This is a standalone version of ASMO-PODE, a surrogate based optimization and distribution estimation algorithm.
Quick start: please run banana2D/banana2D_ASMOPODE.py to start your first run. For more information about ASMO-PODE, please read the paper. And please cite it if you use the code in your own research. Gong, W., & Duan, Q. (2017). An adaptive surrogate modeling-based sampling strategy for parameter optimization and distribution estimation (ASMO-PODE). Environmental Modelling & Software, 95, 61–75. https://doi.org/10.1016/j.envsoft.2017.05.005
Many test cases with the test function banana2D.
- banana2D_Metropolis.py: Metropolis algorithm, a classical Markov Chain Monte Carlo algorithm.
- banana2D_AM.py: Adaptive Metropolis algorithm.
- banana2D_DRAM.py: Delayed Rejection Adaptive Metropolis algorithm.
- banana2D_ASMOPODE.py: This algorithm ASMO-PODE.
ASMOPODE.py support parallel evaluation of multiple Markov Chains on surrogate model. Just set Parallel = True. However, because module object cannot be pickled, although Metropolis.py AM.py and DRAM.py support parallel compution, the banana2D.py module cannot be used parallely with them.
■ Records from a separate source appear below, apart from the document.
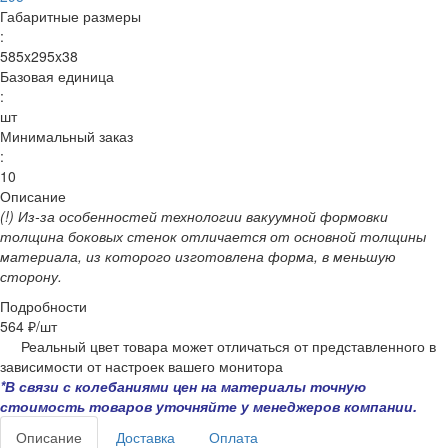
Габаритные размеры
:
585x295x38
Базовая единица
:
шт
Минимальный заказ
:
10
Описание
(!) Из-за особенностей технологии вакуумной формовки
толщина боковых стенок отличается от основной толщины
материала, из которого изготовлена форма, в меньшую
сторону.
Подробности
564 ₽/
шт
Реальный цвет товара может отличаться от представленного в
зависимости от настроек вашего монитора
*В связи с колебаниями цен на материалы точную
стоимость товаров уточняйте у менеджеров компании.
Описание
Доставка
Оплата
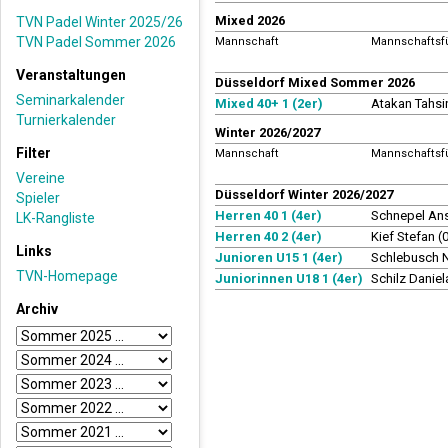
Mixed 2026
TVN Padel Winter 2025/26
TVN Padel Sommer 2026
Mannschaft
Mannschaftsf
Veranstaltungen
Düsseldorf Mixed Sommer 2026
Seminarkalender
Mixed 40+ 1 (2er)
Atakan Tahsi
Turnierkalender
Winter 2026/2027
Filter
Mannschaft
Mannschaftsf
Vereine
Düsseldorf Winter 2026/2027
Spieler
Herren 40 1 (4er)
Schnepel An
LK-Rangliste
Herren 40 2 (4er)
Kief Stefan 
Links
Junioren U15 1 (4er)
Schlebusch N
TVN-Homepage
Juniorinnen U18 1 (4er)
Schilz Danie
Archiv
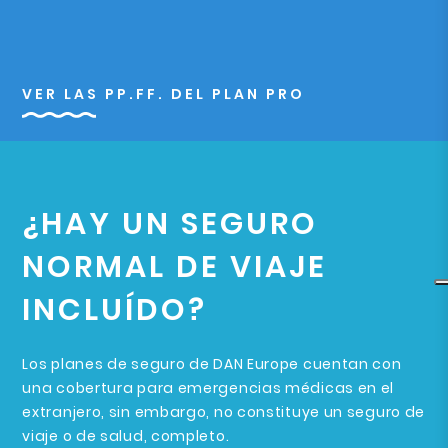
VER LAS PP.FF. DEL PLAN PRO
¿HAY UN SEGURO
NORMAL DE VIAJE
INCLUÍDO?
Los planes de seguro de DAN Europe cuentan con
una cobertura para emergencias médicas en el
extranjero, sin embargo, no constituye un seguro de
viaje o de salud, completo.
Note that must compile the c-based Gaussian Processes Regression libs.
Step 1: cd src
Step 2: install swig in your python. For an example, conda install swig (if you use anaconda). Better to install numba to accelerate Metropolis. For an example, conda install numba (if you use anaconda)
Step 3: python download_numpy.i.py (download corresponding numpy.i file for swig)
Step 4: python setup_cgp.py build
Step 5: cp build/lib.your.system.xxx/_cgp.cpython.xxx.so . (file name may be different for different systems)
Done! Let's try ASMO-PODE now!
Step 6: cd ../banana2D
python banana2D_ASMOPODE.py
Other files in directory banana2D:
- banana2D.py: the 2D distribution function banana2D.
- banana2D.txt: the parameter name, lower bound, upper bound.